エイズとC型肝炎にも勝利したエジプト軍(2014年2月26日)

 エジプトの軍医学研究所が「C型肝炎もエイズも探知して治癒する装置を開発」と発表⇒実績を出したい政府がこれを礼賛⇒ナショナリズム・軍礼賛に燃えたエジプト・メディアがこれを絶賛して加熱報道⇒国際的に「明らかに変だろそれ」と批判続出⇒政府は一転して否定⇒開発者本人は記者会見で「実際に何人も治した」とか、「某国の諜報機関の陰謀でもみ消されそうになった」とか怪気炎、もう誰にも止められない⇒今でも支持者がネット上に多数。途上国では科学がナショナリズムと化している⇒外から見ると国家と社会のそれぞれの威信・信頼性ガタ落ち(今ココ)。

続いて翌日の続報。

在米エジプト人研究者の苦衷(2014年2月27日)

 在外エジプト人科学者にエジプト・メディアが突撃取材。大変困惑していらっしゃいます。核心部分を再録。とある新聞記事の抄訳です。
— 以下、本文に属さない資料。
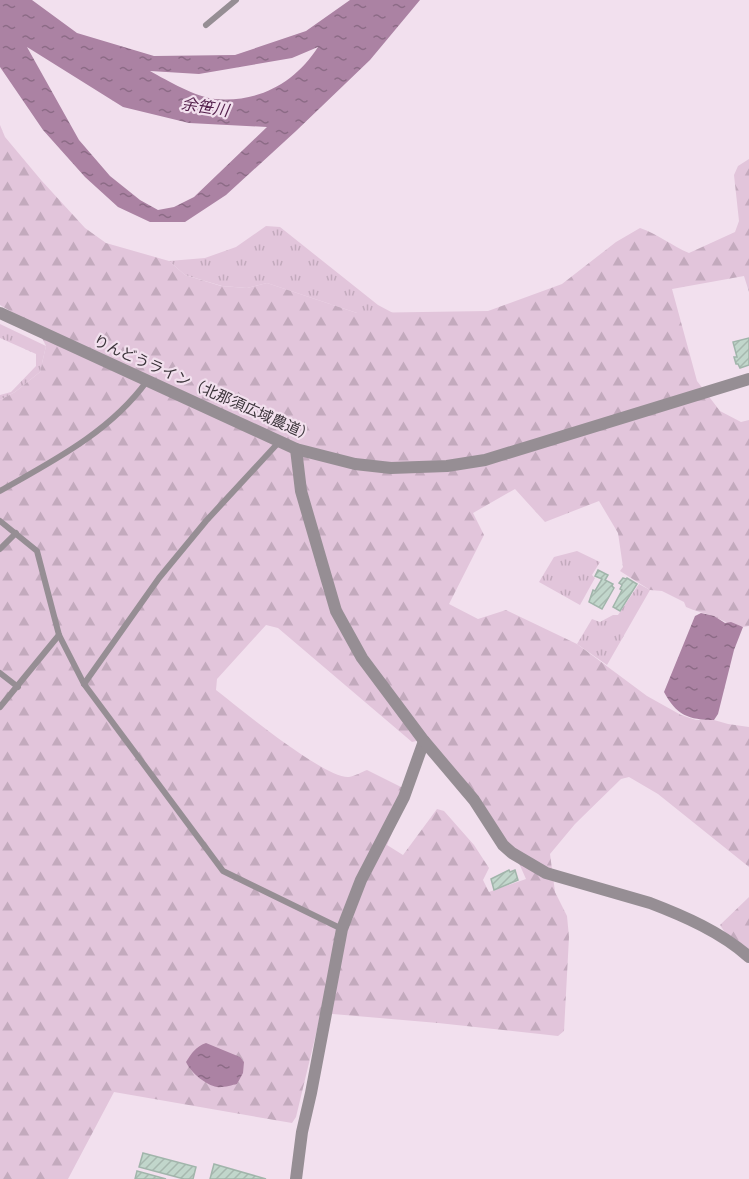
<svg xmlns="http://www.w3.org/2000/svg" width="749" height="1179" viewBox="0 0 749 1179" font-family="Poppins,'Noto Sans JP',sans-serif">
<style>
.grass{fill:url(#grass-tufts)}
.forest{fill:url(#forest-firs);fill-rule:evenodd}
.water{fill:url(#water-ripples);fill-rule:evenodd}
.building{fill:url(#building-hatch);stroke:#a1b5ab;stroke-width:1.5}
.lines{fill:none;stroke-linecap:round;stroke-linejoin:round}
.service{stroke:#968e94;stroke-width:6}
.minor{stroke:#968e94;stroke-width:12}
.tertiary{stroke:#968e94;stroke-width:12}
.labels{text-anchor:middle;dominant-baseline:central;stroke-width:4.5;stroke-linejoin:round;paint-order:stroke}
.street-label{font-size:15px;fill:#3a3339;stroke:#f2e0ee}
.water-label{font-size:16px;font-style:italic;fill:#531f4b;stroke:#f2e0ee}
</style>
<defs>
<pattern id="grass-tufts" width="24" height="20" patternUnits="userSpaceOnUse" patternTransform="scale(1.5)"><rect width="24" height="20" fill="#e2c5db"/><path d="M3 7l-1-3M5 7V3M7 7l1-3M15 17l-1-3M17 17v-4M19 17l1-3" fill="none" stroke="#c3aabd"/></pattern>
<pattern id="forest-firs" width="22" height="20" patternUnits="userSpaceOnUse" patternTransform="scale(1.5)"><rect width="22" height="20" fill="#e2c5db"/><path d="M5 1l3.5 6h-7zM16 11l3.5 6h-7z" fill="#c3aabd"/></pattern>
<pattern id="water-ripples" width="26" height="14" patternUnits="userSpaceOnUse" patternTransform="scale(1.5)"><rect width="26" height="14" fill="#ab82a3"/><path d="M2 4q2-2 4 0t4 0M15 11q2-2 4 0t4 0" fill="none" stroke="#8c6b86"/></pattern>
<pattern id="building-hatch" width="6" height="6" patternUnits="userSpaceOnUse" patternTransform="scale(1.5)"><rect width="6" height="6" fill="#c1d6cb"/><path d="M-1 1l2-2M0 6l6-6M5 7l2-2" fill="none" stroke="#a7b8af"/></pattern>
</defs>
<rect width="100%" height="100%" fill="#f2e0ee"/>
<!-- grass -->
<g class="grass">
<polygon points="266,226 280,227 378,305 393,313 357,313 267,283 247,288 222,286 185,275 169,261 205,258 236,247"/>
<polygon points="0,324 46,346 40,372 15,392 0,400 0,395 11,392 36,366 36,354 0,338"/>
<polygon points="577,551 600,562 592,575 595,578 580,605 539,582 554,557"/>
<polygon points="639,584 650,590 607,665 577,644 592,619 600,622 613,615 618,615"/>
</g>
<!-- forest -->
<g class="forest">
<path d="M 0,125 L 5,137 L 41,180 L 85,228 L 106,243 L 169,261 L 185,275 L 221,286 L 247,288 L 267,283 L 357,313 L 488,311 L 562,284 L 616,242 L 640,228 C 658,234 672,246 689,253 L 735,232 L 739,221 L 734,175 L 738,166 L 749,159 L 749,292 L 744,276 L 672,289 L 697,381 L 720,411 L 741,422 L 749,420 L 749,626 C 737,629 724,621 713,616 C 705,613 695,611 686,607 L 684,602 L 662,591 L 650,590 L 620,571 L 623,567 L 618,533 L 599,501 L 545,522 L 515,489 L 473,513 L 484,535 L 449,604 L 478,619 L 506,610 L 577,644 L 647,696 L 681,715 L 696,720 L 714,720 L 728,724 L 749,727 L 749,867 L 658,794 L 629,777 L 621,779 L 575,824 L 550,854 L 555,892 L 567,916 L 569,937 L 564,1031 L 558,1036 L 438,1023 L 321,1013 L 296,1117 L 292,1123 L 114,1092 L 68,1179 L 0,1179 L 0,400 L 15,392 L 40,372 L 46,346 L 36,326 L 0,305 ZM 266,625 L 278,628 L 412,742 L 425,739 L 518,861 L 526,879 L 489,892 L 483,880 L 489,868 L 474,845 L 444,811 L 437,809 L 403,855 L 387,845 L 409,791 L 367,770 C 362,772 355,776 349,777 C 325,779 239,708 216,690 L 217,679 Z"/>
<polygon points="749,897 749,953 726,934 720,925"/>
</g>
<!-- water -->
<g class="water">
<path d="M 0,0 L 32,0 L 77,33 L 154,56 L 235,55 L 306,31 L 350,0 L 420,0 L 370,60 L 296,131 L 226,195 L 185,222 L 150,222 L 118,207 L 85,177 L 43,130 L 0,67 ZM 27,47 L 123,107 L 189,123 L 267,127 L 194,197 L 174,207 L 158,210 L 140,200 L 110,176 L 79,140 ZM 318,47 C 295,83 258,103 215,99 C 196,97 168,81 150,71 L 199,74 L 292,58 Z"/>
<path d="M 701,613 L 714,616 L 725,623 L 731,622 L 743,627 L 734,650 L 718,714 L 714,720 C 689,720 676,715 664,692 L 695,616 Z"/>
<path d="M 206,1043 L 240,1057 L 244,1062 L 243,1073 L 237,1084 C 232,1085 223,1088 217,1087 C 206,1085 191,1073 186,1062 C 192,1053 195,1047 206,1043 Z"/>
</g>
<!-- building -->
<g class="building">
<polygon points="749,338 749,365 740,368 738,364 736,364 734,357 737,357 733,342"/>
<polygon points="598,570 608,575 605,580 613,584 612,586 614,588 602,609 589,602 593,590 595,591 602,579 595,576"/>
<polygon points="623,578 626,579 627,578 637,584 620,611 613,607 622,590 620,589 622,585 619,583"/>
<polygon points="509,870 510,872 515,870 518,880 494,890 491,879"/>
<polygon points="143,1153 196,1167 193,1179 184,1179 139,1167"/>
<polygon points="214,1164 266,1179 210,1179"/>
<polygon points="137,1171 166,1179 135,1179"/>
</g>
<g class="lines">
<!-- service -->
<g class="service">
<polyline points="206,25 236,0"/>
<path d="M 0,491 C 53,461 110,432 147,381"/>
<polyline points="0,521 37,551 59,635 84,684 223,871 342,929"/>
<polyline points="0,549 16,533"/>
<polyline points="0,673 18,687"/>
<polyline points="84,684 159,578 206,521 279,442"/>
<polyline points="0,707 59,635"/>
</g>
<!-- minor -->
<polyline class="minor" points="296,1179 302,1132 311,1093 342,929 361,880 404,797 424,741"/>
<!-- tertiary -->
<g class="tertiary">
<polyline points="0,313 296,449 355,464 391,468 447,466 485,460 749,379"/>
<path d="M 296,449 L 301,491 L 336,611 L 362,658 L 424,741 L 474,800 L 503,845 L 512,853 L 546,873 L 650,903 C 684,916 721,932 749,957"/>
</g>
</g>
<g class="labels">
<!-- street labels -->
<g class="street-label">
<text transform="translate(204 388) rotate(24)">りんどうライン（北那須広域農道）</text>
</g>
<!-- water labels -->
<g class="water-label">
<text transform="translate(205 107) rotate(9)">余笹川</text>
</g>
</g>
</svg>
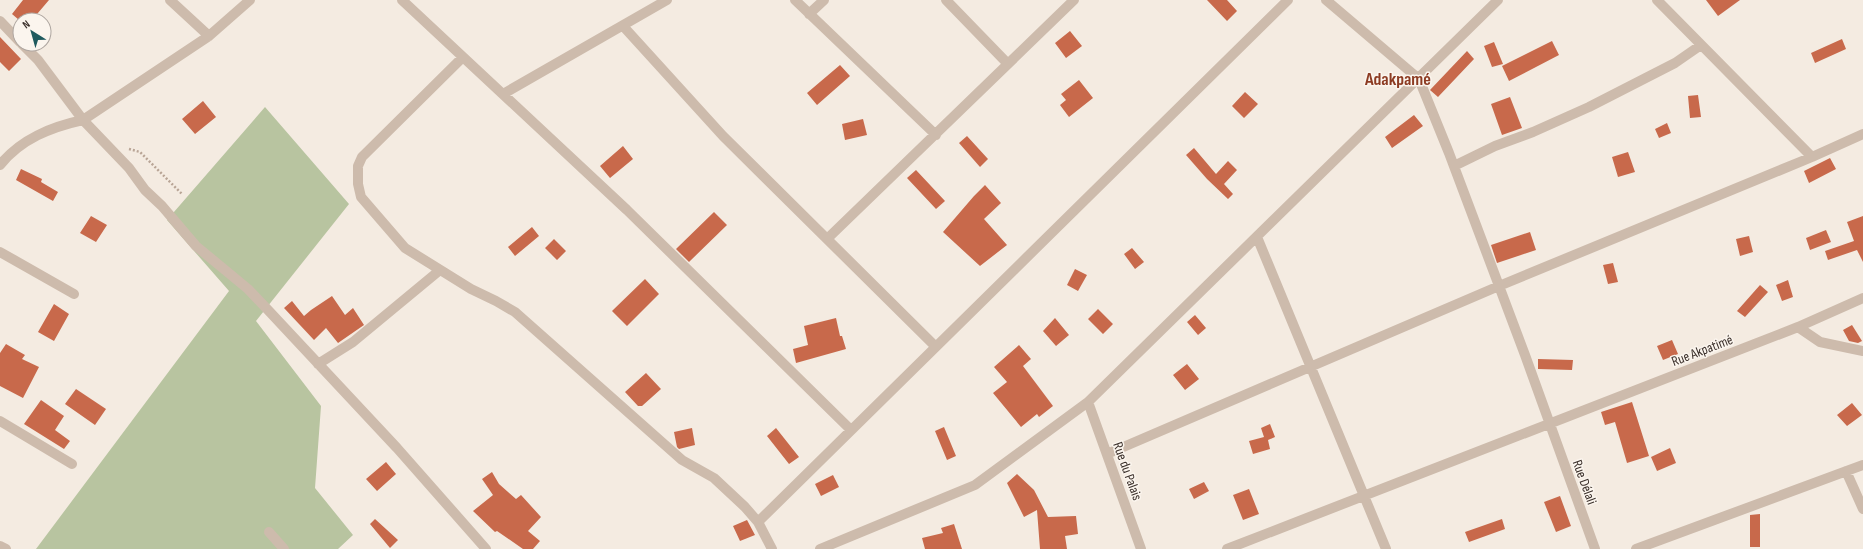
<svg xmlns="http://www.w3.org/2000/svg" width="1863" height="549" viewBox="0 0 1863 549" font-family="'Sofia Sans Condensed',sans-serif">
	<rect width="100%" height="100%" fill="#f4ebe1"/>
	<path fill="#b8c4a0" d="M265 107 349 204 256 321 321 406 315 488 353 535 338 549H36L229 291 167 220Z"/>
	<path fill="#c8694b" d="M23 0H49L32 20H19L12 14Z
		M1207 0H1227L1237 11 1227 21Z
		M1706 0H1740L1718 16Z
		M1070 31 1082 46 1066 58 1055 43Z
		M0 37 21 59 9 71 0 62Z
		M1842 39 1846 49 1815 63 1811 53Z
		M1552 41 1559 55 1509 81 1502 66Z
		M1494 42 1503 64 1492 67 1484 46Z
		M1467 51 1474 59 1438 97 1430 90Z
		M840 65 850 76 817 105 807 93Z
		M1079 80 1093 98 1069 117 1060 105 1066 100 1061 94Z
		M1245 92 1258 104 1244 118 1232 106Z
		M1698 95 1701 117 1690 118 1688 96Z
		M1510 97 1522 128 1502 135 1491 104Z
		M203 101 216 117 195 134 182 119Z
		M1414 115 1423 126 1392 148 1385 137Z
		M863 119 867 135 845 140 842 124Z
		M1667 123 1671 133 1659 138 1655 129Z
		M967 136 988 159 980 167 959 143Z
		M623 146 633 159 610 178 600 166Z
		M1194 148 1216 174 1228 161 1237 170 1224 184 1233 194 1228 199 1207 179 1186 155Z
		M1628 152 1635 172 1618 177 1612 157Z
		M1830 158 1836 169 1809 183 1804 171Z
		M21 169 42 179 41 182 58 192 53 201 16 180Z
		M916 170 945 201 936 209 907 178Z
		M985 185 1001 203 984 219 1007 245 980 266 943 232 974 196Z
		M714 212 727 225 689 262 676 249Z
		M91 216 107 225 96 242 80 233Z
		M1863 216V262L1857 250 1828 260 1825 251 1854 241 1847 222Z
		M532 227 539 236 515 256 508 247Z
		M1826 230 1831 242 1810 250 1806 238Z
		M1530 232 1536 250 1497 263 1491 245Z
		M1749 236 1753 252 1740 256 1736 239Z
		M554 239 566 251 557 260 545 248Z
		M1132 248 1144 262 1135 269 1124 254Z
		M1613 263 1618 282 1608 284 1603 265Z
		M1075 269 1087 275 1078 291 1067 285Z
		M645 279 659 294 627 326 612 311Z
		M1788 280 1793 297 1782 301 1776 285Z
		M1760 285 1768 292 1745 317 1737 311Z
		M332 296 345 315 353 308 364 325 338 343 326 328 314 340 284 308 292 301 304 316 311 310Z
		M54 304 69 314 54 341 38 332Z
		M1098 309 1113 324 1103 334 1088 319Z
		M1195 315 1206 328 1198 335 1187 322Z
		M836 318 840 336H842L846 349 796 363 793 349 808 345 804 326Z
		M1055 318 1069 335 1056 346 1043 331Z
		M1852 325 1862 341 1858 343 1849 341 1843 330Z
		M1672 340 1678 354 1663 360 1657 346Z
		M6 344 25 355 22 359 39 367 23 398 0 386V353Z
		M1019 345 1031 359 1023 366 1053 406 1039 417 1037 414 1021 427 993 393 1007 382 994 367Z
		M1538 359 1573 360 1572 370 1538 369Z
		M1187 364 1199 379 1185 390 1173 375Z
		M646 373 661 389 642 406H638L625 392Z
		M76 389 106 409 95 425 65 404Z
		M41 400 64 416 55 430 70 441 64 449 24 424Z
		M1632 402 1649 456 1627 463 1615 422 1605 425 1601 412Z
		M1852 403 1862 415 1847 426 1837 415Z
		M1270 424 1275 437 1268 440 1270 449 1253 454 1249 441 1264 437 1261 428Z
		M944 427 956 456 947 460 935 431Z
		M692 428 695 445 679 449 677 447 674 432Z
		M776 428 799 457 789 464 767 436Z
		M1670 448 1676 463 1657 471 1651 457Z
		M386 462 396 474 377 491 366 479Z
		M492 472 499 484 516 499 521 495 541 517 528 531 540 541 533 549H523L497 531 495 532 473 511 493 495 482 479Z
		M1017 474 1034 490 1048 517 1076 516 1078 534 1065 536 1067 549H1040L1037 510 1024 517 1007 483Z
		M833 475 839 487 821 496 815 484Z
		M1204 482 1209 491 1194 499 1189 489Z
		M1249 489 1259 514 1243 520 1233 495Z
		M1560 496 1571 526 1556 532 1544 502Z
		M1760 514V547H1750V515Z
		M375 519 398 540 390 548 370 524Z
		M1502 519 1505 529 1469 542 1465 532Z
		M747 520 755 535 740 541 733 526Z
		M954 524 962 549H925L922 538 943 533 941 528Z"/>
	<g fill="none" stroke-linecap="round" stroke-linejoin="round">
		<path stroke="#b9a596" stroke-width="2.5" stroke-dasharray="2 2" stroke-linecap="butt" d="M129 149 140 152 182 194"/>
		<path stroke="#cdbbac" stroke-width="10" d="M170 0 209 36
			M402 0 627 210 850 429
			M795 0 936 135
			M946 0 1008 64
			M1326 0 1419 79 1449 153 1525 355 1595 549
			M1657 0 1812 157
			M809 14 824 0
			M0 21 20 42
			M623 26 723 136 935 346
			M22 44 38 60 83 120 129 168 145 190 162 206 196 246 248 289 268 310 397 448 486 549
			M463 57 362 157 358 166V184L361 197 405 248 471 289 496 301 515 312 682 460 714 478 745 507 758 522 772 549
			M503 94 667 0
			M0 165C21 139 51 127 83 120L209 36 250 0
			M1454 166 1495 146 1533 132 1589 107 1675 63 1701 45
			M1257 237 1386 549
			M827 239 1074 0
			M0 252 74 294
			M1798 327 1820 342 1863 351
			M318 364 353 342 440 270
			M1088 402 1141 549
			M0 421 72 464
			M1107 454 1499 286 1812 157 1863 134
			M1846 471 1863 509
			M758 522 1288 0
			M269 532 284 549
			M0 546 6 549
			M820 549 975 485 1088 402 1498 0
			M1227 549 1798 327 1863 298
			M1636 549 1863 465"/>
	</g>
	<g text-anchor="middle" stroke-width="3" stroke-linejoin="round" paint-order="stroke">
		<g font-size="14" fill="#3b302b" stroke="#fbf5ee">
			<text transform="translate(1702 350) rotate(-21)" y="5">Rue Akpatimé</text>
			<text transform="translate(1128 471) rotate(70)" y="5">Rue du Palais</text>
			<text transform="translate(1585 482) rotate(70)" y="5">Rue Délali</text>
		</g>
		<g font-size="18" font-weight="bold" fill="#8c3b22" stroke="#fbf5ee">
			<text x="1398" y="85">Adakpamé</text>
		</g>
	</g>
	<g transform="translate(32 32) rotate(323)"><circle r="19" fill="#fbf5ee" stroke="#aea6a0"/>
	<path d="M0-3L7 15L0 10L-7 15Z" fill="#1f5a5e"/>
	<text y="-6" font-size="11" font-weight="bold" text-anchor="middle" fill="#3b302b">N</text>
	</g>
</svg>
 エジプトの『ワタン』紙の記者が在米のエジプト人科学者に突撃取材してこの「大発見」へのお墨付きを得ようとするところ。

質問「エジプトの新発見をどう見ていますか?」
答え「メディアを通じて知っただけなので、この問題についての私の発言は記者会見とテレビの情報にしか基づかず、国際的な科学研究には基づいていない。科学研究ではこの装置についても実験についても何も知見がないんだ」

質問「どう違うんですか?」
答え「これは科学研究の分野ではすごく重要なことだ。何かを科学上の新発見というためにはね、その発見は定められた発表の仕方とか典拠への参照の仕方とかを備えていないといけない。例えばこのような治療法についてはね、それぞれの病気についての専門の科学研究の分野で受け入れられて発展していかないといけない。まあ一般的に言って、軍が科学研究を奨励してくれることを祝福しますよ。軍と工兵部門が真剣にC型肝炎の治療を支援してくれていることを祝福しますよ。エジプトでは非常に多くの人がこの病気に罹患しているのですから。でも私がいつも望んでいるのは、研究が国際的に認められたやり方に則って行われることなんだ」

質問「どういう意味ですか?」
答え「世界全体で、科学研究はある特定の方法に則らないといけないと合意しているんだ。誰かが理論やアイデアを提示するには、発表して弁護しないといけない。この治療法をどのように適用したかを明らかにしたり、この分野の専門家の典拠を参照したりして、この発見を受け入れてもらえるようにしないといけない。治験者にも典拠を明らかにして、権利を守らないといけない・・・・」〔以下略〕「ターレク・ハサナイン博士『科学の発見について記者会見からは判断できない』」El-Watan紙2月26日より。